··· Textausschnitt ···

Rezension: Hartmut Kaelble – Kalter Krieg und Wohlfahrtsstaat. Europa 1945-1989, Teil 2

Hartmut Kaelble – Kalter Krieg und Wohlfahrtsstaat. Europa 1945-1989

Teil 1 hier.

Gleichzeitig war Europa aber auch der „Kontinent mit den vielen Gesichtern“, geprägt von zahlreichen Divergenzen. Zu diesen zählt Kaelble den anhaltenden Konflikt zwischen Peripherie und Zentrum, vor allem in Bezug auf Südeuropa. Zudem postuliert er eine „Vielfalt der nationalen Entwicklungen“, die zwar nicht schlecht, aber bemerkenswert ist. Für die Folgen des Zweiten Wektkriegs sieht er in den 1970er Jahren zwar eine weitgehende Überwindung von wirtschaftlichen Ungleichheiten; gleichwohl sei der moralische Gegensatz zwischen Gewinnern und Verlieren erhalten geblieben; so etwa wurde in den besetzten Länder und den Siegerländern das Erinnern an Widerstandsbewegungen und Standhalten hochgehalten, während der Diskurs in Deutschland und Italien ein merklich anderer war. Am offensichtlichsten war natürlich die Spaltung Europas durch den Kalten Krieg und den Eisernen Vorhang, der für zahlreiche Divergenzen im Wirtschaftssystem, dem politischen System, den gesellschaftlichen Entwicklungen und dem Wohlfahrtsstaat sorgte (Divergenzen, die bis heute in Deutschland für Probleme sorgen, von der europäischen Ebene gar nicht zu sprechen). Aber auch zwischen den westlichen Demokratien und den südlichen Diktaturen Europas bestanden Divergenzen fort, wenngleich in den 1970er Jahren hier erste Annäherungen stattfanden. Sie waren arm, aber in die NATO integriert und über Tourismus und Gastarbeiter an die westliche Wirtschaft angeschlossen, was ihre Aufnahme in die EG später deutlich erleichtern sollte. Diese Divergenzen sieht Kaelble in der „geteilten europäischen Integration“ zusammenkommen.

··· Vorliegende Daten ···

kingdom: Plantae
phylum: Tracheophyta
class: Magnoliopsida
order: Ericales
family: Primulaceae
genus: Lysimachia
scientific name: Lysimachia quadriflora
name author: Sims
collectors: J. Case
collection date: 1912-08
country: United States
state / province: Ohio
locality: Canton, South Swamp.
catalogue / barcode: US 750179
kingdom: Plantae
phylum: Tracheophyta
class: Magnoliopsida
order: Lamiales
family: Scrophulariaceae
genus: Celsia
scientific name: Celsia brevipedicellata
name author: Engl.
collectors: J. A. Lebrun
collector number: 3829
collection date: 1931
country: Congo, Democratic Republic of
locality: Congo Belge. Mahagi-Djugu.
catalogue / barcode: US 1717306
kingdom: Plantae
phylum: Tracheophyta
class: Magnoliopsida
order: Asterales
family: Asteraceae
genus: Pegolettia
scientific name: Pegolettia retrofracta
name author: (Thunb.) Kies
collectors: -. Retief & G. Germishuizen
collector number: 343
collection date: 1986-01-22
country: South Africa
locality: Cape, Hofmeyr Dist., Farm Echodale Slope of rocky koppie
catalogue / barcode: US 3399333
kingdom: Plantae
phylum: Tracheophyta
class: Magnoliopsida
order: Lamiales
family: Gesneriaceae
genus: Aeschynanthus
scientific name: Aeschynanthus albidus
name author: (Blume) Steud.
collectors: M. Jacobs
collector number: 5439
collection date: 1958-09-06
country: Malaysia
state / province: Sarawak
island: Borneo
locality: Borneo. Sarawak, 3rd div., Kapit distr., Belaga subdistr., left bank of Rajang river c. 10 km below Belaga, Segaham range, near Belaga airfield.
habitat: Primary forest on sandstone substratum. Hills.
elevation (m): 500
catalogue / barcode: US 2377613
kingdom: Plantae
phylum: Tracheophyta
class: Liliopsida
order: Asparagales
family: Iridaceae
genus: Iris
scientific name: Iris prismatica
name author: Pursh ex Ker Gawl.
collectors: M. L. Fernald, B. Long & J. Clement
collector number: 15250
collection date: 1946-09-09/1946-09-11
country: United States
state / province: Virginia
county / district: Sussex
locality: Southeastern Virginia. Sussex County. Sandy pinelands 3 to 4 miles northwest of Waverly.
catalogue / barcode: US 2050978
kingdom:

···

**Gestellte Aufgaben:**
[a] Zitieren Sie aus der Rezension alles von „Rezension: Hartmut Kaelble“ bis hinunter zu „Teil 1 hier.“.
[b] Nennen Sie die beiden Wege, über die die südlichen Diktaturen Europas laut der Rezension an die westliche Wirtschaft angeschlossen waren.
[c] Führen Sie die Rezension zu Kaelbles Buch über Europa von 1945 bis 1989 im Anschluss an ihren letzten Satz weiter.
Die Daten stehen in keinem Zusammenhang mit der Rezension.

**Antworten in Reihenfolge:**
[a]
Rezension: Hartmut Kaelble – Kalter Krieg und Wohlfahrtsstaat. Europa 1945-1989, Teil 2

Hartmut Kaelble – Kalter Krieg und Wohlfahrtsstaat. Europa 1945-1989

Teil 1 hier.

[b] Über Tourismus und Gastarbeiter.

[c]
Kaelble wendet nun den Blick auf „Europa im globalen Kontext während der Dekolonialisierung“. Er macht fünf Besonderheiten aus, die die Außenpolitik Europas prägten. Einmal den Boom mit jährlichen Wachstumsraten um 4%, der Europa nach dem Zweiten Weltkrieg wieder eine globale Rolle zuwies. Dieser Boom paarte sich mit einem rekordniedrigen Bevölkerungswachstum, unter dessen Folgen wir bis heute leiden. Auch griff in Westeuropa der Staat stärker als anderswo in die Wirtschaft ein und wurde der Wohlfahrtsstaat stärker ausgebaut. Zweitens die Entkolonialisierung, die, die sich von vorangegangenen Dekolonialiserungen in ihrer Loslösung von europäischen Idealen und Formen sowie in der Einmischung anderer Kräfte, vornehmlich der USA und UdSSR, unterschied. Er betrachtet sie auch als einen radikaleren Schnitt als vorangegangene, weil sie Europa endgültig als nicht mehr koloniale Macht etablierten. Zudem hatten sie schwere innenpolitische Folgen, besonders für Frankreich (sowohl in Vietnam als auch in Algerien), aber auch für Portugal (die Rückkehr und Integration der angolanischen Expats).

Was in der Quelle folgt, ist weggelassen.